Revise the data starting with the line containing "Count the number" and going on through the line containing "Reading left to", replacing "chart" with "graph" and leaving everything else as it is. Return only those lines.

STUDY MATERIAL:

--- START ---

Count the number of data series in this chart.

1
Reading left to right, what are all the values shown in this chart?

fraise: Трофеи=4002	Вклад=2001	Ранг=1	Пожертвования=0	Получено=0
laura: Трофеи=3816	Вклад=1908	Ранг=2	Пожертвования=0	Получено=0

--- END ---
--- START ---

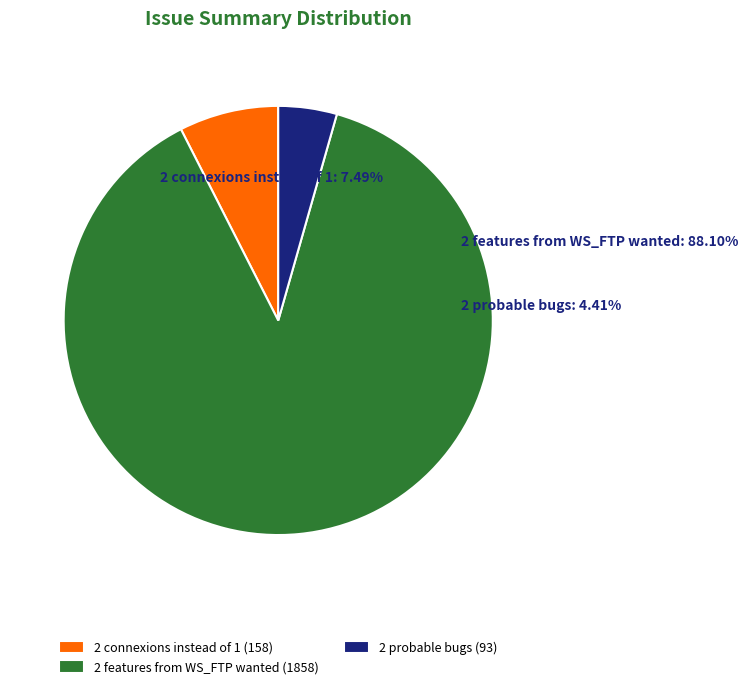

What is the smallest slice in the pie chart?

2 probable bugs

--- END ---

SOLUTION BELOW:
Count the number of data series in this graph.

1
Reading left to right, what are all the values shown in this graph?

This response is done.